The training setting and total GPU hours for different RLVR and on-policy distillation training is
| Methods | batch size | #rollout | #step | GPU Hours |
|---|---|---|---|---|
| Math | 128 | 16 | 200 | 2172.8 |
| Coding | 128 | 16 | 200 | 3187.2 |
| Science | 128 | 16 | 200 | 787.2 |
| IF | 128 | 16 | 200 | 377.6 |
| Multi-Task | 128 | 16 | 400 | 2166.4 |
| MT-OPD | 256 | 4 | 200 | 816.0 |
so multi-task training takes about 2166.4/(2172.8+3187.2+787.2+377.6) = 33.2% GPU hours of separate training followed by model merging.

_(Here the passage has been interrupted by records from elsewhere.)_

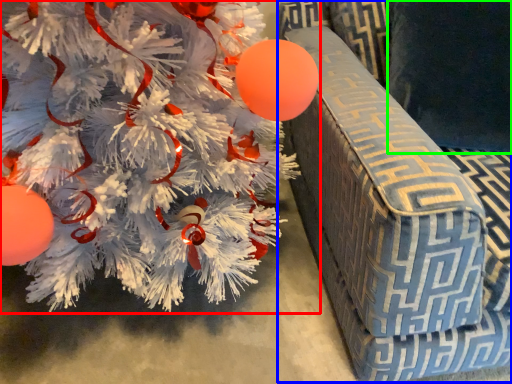
Question: Which object is the farthest from christmas tree (highlighted by a red box)? Choose among these: armchair (highlighted by a blue box) or pillow (highlighted by a green box).

Choices:
 (A) armchair
 (B) pillow

Answer: (B)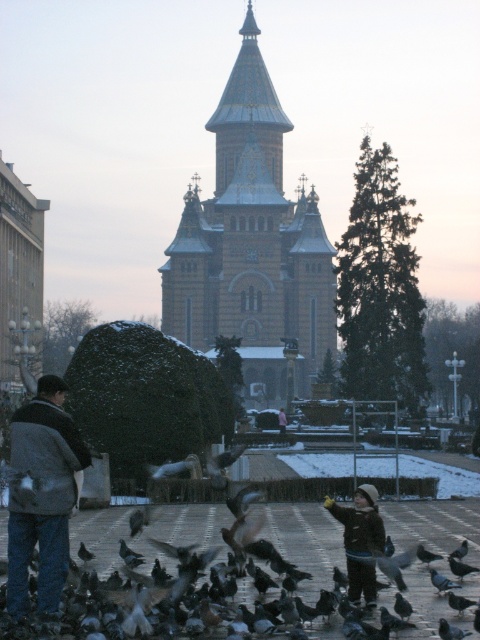
Question: Can you confirm if golden stone tower at center is smaller than gray feathered pigeon at center?

Choices:
 (A) yes
 (B) no

Answer: (B)

Question: Which of the following is the farthest from the observer?

Choices:
 (A) [x=41, y=417]
 (B) [x=144, y=518]
 (C) [x=277, y=419]

Answer: (C)

Question: Considering the real-world distances, which object is farthest from the dark brown winter coat at lower center?

Choices:
 (A) gray matte pigeon at center
 (B) gray feathered pigeon at center
 (C) golden stone tower at center

Answer: (C)

Question: Is dark gray jacket at lower left above dark brown winter coat at lower center?

Choices:
 (A) no
 (B) yes

Answer: (B)

Question: Which of these objects is positioned closest to the dark brown winter coat at lower center?

Choices:
 (A) pink fabric jacket at center
 (B) golden stone tower at center
 (C) gray matte pigeon at center
 (D) gray feathered pigeon at center

Answer: (D)

Question: Does golden stone tower at center appear on the left side of pink fabric jacket at center?

Choices:
 (A) no
 (B) yes

Answer: (B)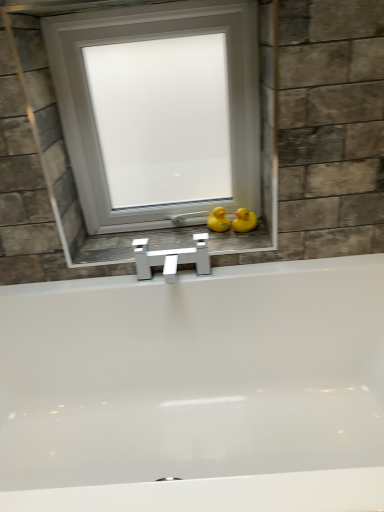
This screenshot has width=384, height=512. What are the coordinates of `space that is in front of yellow rubber duck at center, the first duck in the left-to-right sequence` in the screenshot? It's located at (221, 242).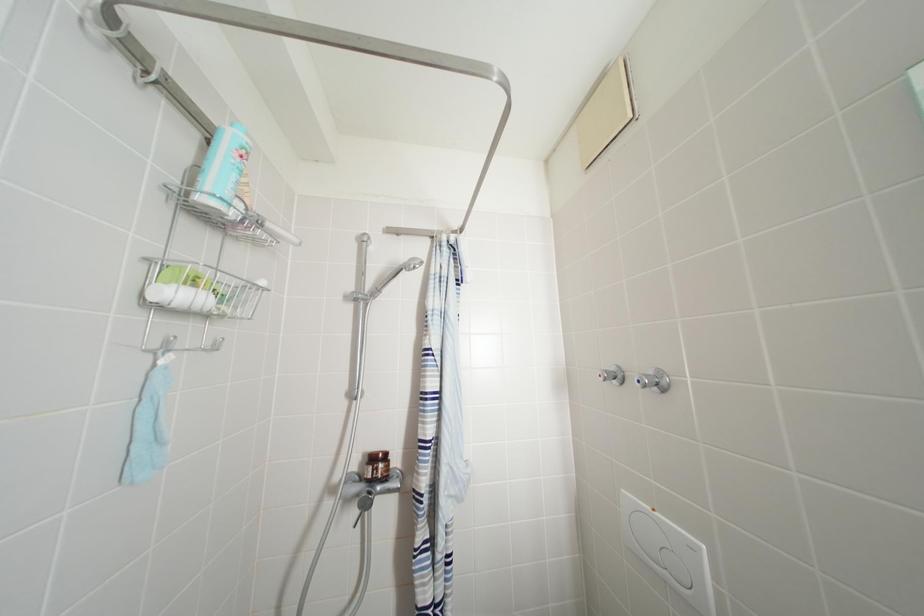
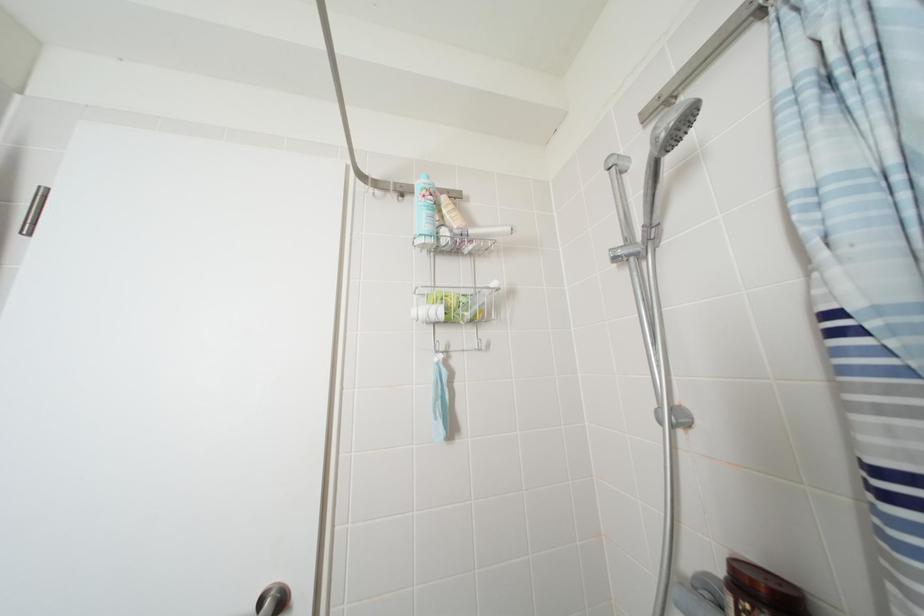
Question: The camera is either moving clockwise (left) or counter-clockwise (right) around the object. The first image is from the beginning of the video and the second image is from the end. Is the camera moving left or right when shooting the video?

Choices:
 (A) Left
 (B) Right

Answer: (B)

As shown below, the reinforcement learning of three reasoning domains can stably improve each other’s performance. The instruction following domain can help in the evaluation of the three reasoning domains, whereas the inverse enhancement remains marginal.